Way it’s said to work is that “random” or “stochastic” numbers are input into some algorithm and out pops answers to some statistical question which is not analytic, which, that is, cannot be solved by pencil and paper (or could, but at too seemingly great a difficulty).

For example, one popular way of “generating normals” is to use what’s called a Box-Muller transformation. It starts by “generating” two “random” “independent” “uniform” numbers U1 and U2 and then calculating this creature:

Z = R \cos(\Theta) =\sqrt{-2 \ln U_1} \cos(2 \pi U_2) ,

where Z is now said to be “standard normally distributed.” Don’t worry if you don’t follow the math, though try because we need it for later. Point is that any algorithm which needs “normals” can use this procedure.

Look at all those scare quotes! Yet each of them is proper and indicates an instance of magical thinking, a legacy of our (frequentist) past which imagined aleatory ghosts in the machines of nature, ghosts which even haunt modern Bayesians.

Scare quotes

First, random or stochastic means unknown, and nothing more. The outcome of a coin flip is random, i.e. unknown, because you don’t know all the causes at work upon the spinning object. It is not “random” because “chance” somehow grabs the coin, has its way with it, and then deposits the coin into your hand. Randomness and chance are not causes. They are not real objects.
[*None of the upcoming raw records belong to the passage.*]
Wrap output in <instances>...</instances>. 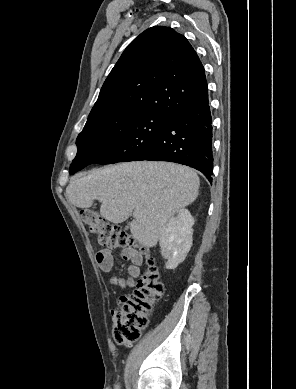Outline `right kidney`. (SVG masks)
<instances>
[{"label":"right kidney","mask_w":296,"mask_h":389,"mask_svg":"<svg viewBox=\"0 0 296 389\" xmlns=\"http://www.w3.org/2000/svg\"><path fill=\"white\" fill-rule=\"evenodd\" d=\"M194 218L187 209H180L163 227L160 248L167 259L165 268L172 270L182 263L192 246Z\"/></svg>","instance_id":"obj_1"}]
</instances>
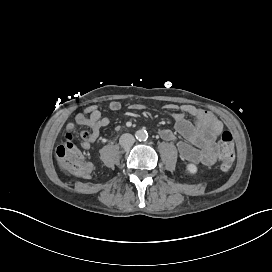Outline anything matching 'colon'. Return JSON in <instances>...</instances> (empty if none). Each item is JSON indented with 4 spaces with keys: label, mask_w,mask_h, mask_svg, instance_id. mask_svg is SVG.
<instances>
[{
    "label": "colon",
    "mask_w": 272,
    "mask_h": 272,
    "mask_svg": "<svg viewBox=\"0 0 272 272\" xmlns=\"http://www.w3.org/2000/svg\"><path fill=\"white\" fill-rule=\"evenodd\" d=\"M56 156L58 165L65 167L68 172L88 175L91 172V165L83 160L78 149H75L74 137L71 132L64 135V142L57 146ZM213 157L220 159V167L223 171L231 168L235 158V147L233 136L230 132H223L220 136V143L213 151Z\"/></svg>",
    "instance_id": "obj_1"
}]
</instances>
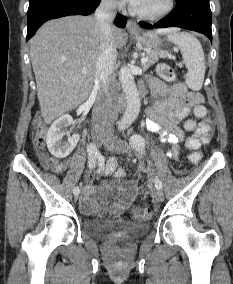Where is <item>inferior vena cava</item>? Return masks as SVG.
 Wrapping results in <instances>:
<instances>
[{
  "label": "inferior vena cava",
  "instance_id": "602c4592",
  "mask_svg": "<svg viewBox=\"0 0 233 284\" xmlns=\"http://www.w3.org/2000/svg\"><path fill=\"white\" fill-rule=\"evenodd\" d=\"M116 8V0H101L95 11V19L100 29V53L95 68L97 100L92 113V126L94 131L106 134H112L114 129L113 99L116 95L110 88V82L117 58L112 27Z\"/></svg>",
  "mask_w": 233,
  "mask_h": 284
}]
</instances>
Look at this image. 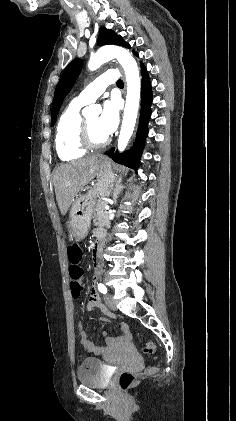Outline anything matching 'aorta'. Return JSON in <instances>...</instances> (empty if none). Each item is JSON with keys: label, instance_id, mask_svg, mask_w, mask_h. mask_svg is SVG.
<instances>
[{"label": "aorta", "instance_id": "762f6f07", "mask_svg": "<svg viewBox=\"0 0 236 421\" xmlns=\"http://www.w3.org/2000/svg\"><path fill=\"white\" fill-rule=\"evenodd\" d=\"M111 58H117L122 64L127 82V94L124 108V116L122 126L118 138L119 150H124L128 144L130 136L133 134L137 112L139 108L141 80L139 74L138 64L133 58L132 54L122 48V46H114V44H107L101 46L97 52L91 54L88 62L89 70H96L104 62H108Z\"/></svg>", "mask_w": 236, "mask_h": 421}]
</instances>
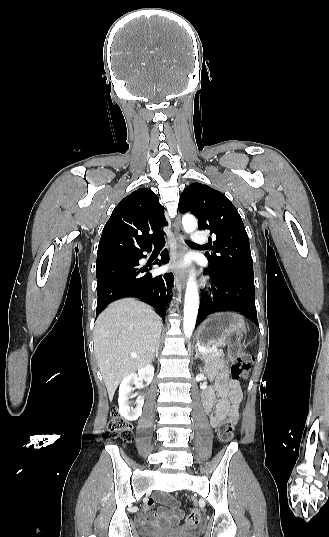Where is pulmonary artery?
Returning <instances> with one entry per match:
<instances>
[{"mask_svg": "<svg viewBox=\"0 0 329 537\" xmlns=\"http://www.w3.org/2000/svg\"><path fill=\"white\" fill-rule=\"evenodd\" d=\"M192 241L195 245L201 246L206 243L207 238L201 231H196L192 234Z\"/></svg>", "mask_w": 329, "mask_h": 537, "instance_id": "pulmonary-artery-1", "label": "pulmonary artery"}]
</instances>
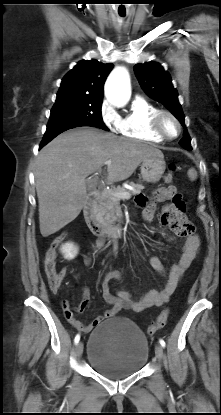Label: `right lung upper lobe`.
<instances>
[{
    "instance_id": "obj_1",
    "label": "right lung upper lobe",
    "mask_w": 221,
    "mask_h": 415,
    "mask_svg": "<svg viewBox=\"0 0 221 415\" xmlns=\"http://www.w3.org/2000/svg\"><path fill=\"white\" fill-rule=\"evenodd\" d=\"M113 64L82 60L62 79L57 95L91 96L103 99V85Z\"/></svg>"
}]
</instances>
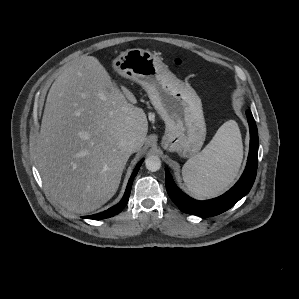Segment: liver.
I'll list each match as a JSON object with an SVG mask.
<instances>
[{"label":"liver","instance_id":"1","mask_svg":"<svg viewBox=\"0 0 299 299\" xmlns=\"http://www.w3.org/2000/svg\"><path fill=\"white\" fill-rule=\"evenodd\" d=\"M93 56H81L52 84L36 144V164L45 188L66 209L88 213L116 193L130 154L139 151L147 116L134 106Z\"/></svg>","mask_w":299,"mask_h":299}]
</instances>
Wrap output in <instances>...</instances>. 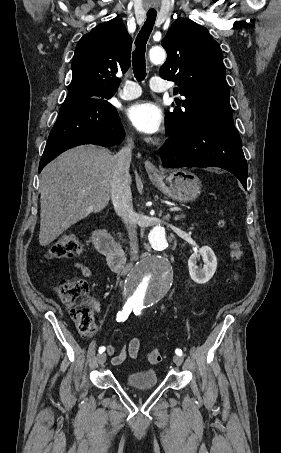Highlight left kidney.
<instances>
[{
  "label": "left kidney",
  "instance_id": "obj_1",
  "mask_svg": "<svg viewBox=\"0 0 281 453\" xmlns=\"http://www.w3.org/2000/svg\"><path fill=\"white\" fill-rule=\"evenodd\" d=\"M202 257L205 265L203 269L197 267V259ZM189 275L193 279L194 283H199V285H204L212 279L216 269H217V259L215 253H213L210 247H201L197 253H193L188 261Z\"/></svg>",
  "mask_w": 281,
  "mask_h": 453
}]
</instances>
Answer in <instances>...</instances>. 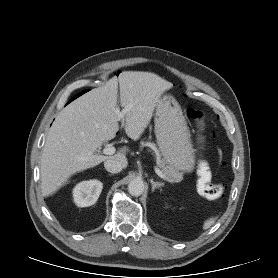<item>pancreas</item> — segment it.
<instances>
[{"label":"pancreas","mask_w":278,"mask_h":278,"mask_svg":"<svg viewBox=\"0 0 278 278\" xmlns=\"http://www.w3.org/2000/svg\"><path fill=\"white\" fill-rule=\"evenodd\" d=\"M140 147H150L155 155H156V161L157 164L159 165V167L161 168L162 173L172 182H180L183 179V173L180 172L179 170L166 165V162L164 159H161V155L158 151V149L156 148L155 144L151 143V142H146V141H141L140 142Z\"/></svg>","instance_id":"1"}]
</instances>
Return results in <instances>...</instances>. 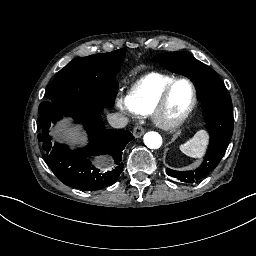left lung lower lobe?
<instances>
[{"mask_svg":"<svg viewBox=\"0 0 256 256\" xmlns=\"http://www.w3.org/2000/svg\"><path fill=\"white\" fill-rule=\"evenodd\" d=\"M168 169V168H167ZM169 176L176 177L178 180H181L182 182L186 183H193V182H198L201 179L205 178V176H198V175H186L185 173L181 171H167L166 172Z\"/></svg>","mask_w":256,"mask_h":256,"instance_id":"obj_1","label":"left lung lower lobe"}]
</instances>
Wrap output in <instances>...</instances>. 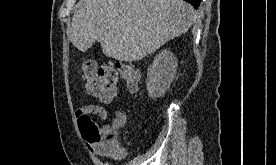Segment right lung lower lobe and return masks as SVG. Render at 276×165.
<instances>
[{"instance_id": "98d812e1", "label": "right lung lower lobe", "mask_w": 276, "mask_h": 165, "mask_svg": "<svg viewBox=\"0 0 276 165\" xmlns=\"http://www.w3.org/2000/svg\"><path fill=\"white\" fill-rule=\"evenodd\" d=\"M190 3L195 9H197L200 5V0H185Z\"/></svg>"}]
</instances>
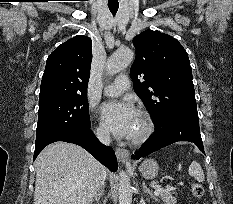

The outcome is determined by physical forces and that’s it.

Second, there is the unfortunate, spooky tendency in probability and statistics to assume that “randomness” somehow blesses results. Nobody knows how it works; that’s why it’s magic. Yet how can unknowingness influence anything if it isn’t an ontological cause? It can’t. Yet it is felt that if the data being input to algorithms aren’t “random” then the results aren’t legitimate. This is false, but it accounts for why simulations are so often sought.

Third, since randomness is not a cause, we cannot “generate” “random” numbers in the mystical sense implied above. We can, of course, make up numbers which are unknown to some people. I’m thinking of a number between 32 and 1400: to you, the number is random, “generated”, i.e. caused, by my feverish brain. (The number is hidden in the source code of this page, incidentally.)

Fourth, there are no such thing as “uniforms”, “normals”, or any other distribution-entities. No thing in the world is “distributed uniformly” or “distributed normally” or distributed anything. Distributed-as talk is more magical thinking. To say “X is normal” is to ascribe to X a hidden power to be “normal” (or “uniform” or whatever). It is to say that magical random occult forces exist which cause X to be “normal,” that X somehow knows the values it can take and with what frequency.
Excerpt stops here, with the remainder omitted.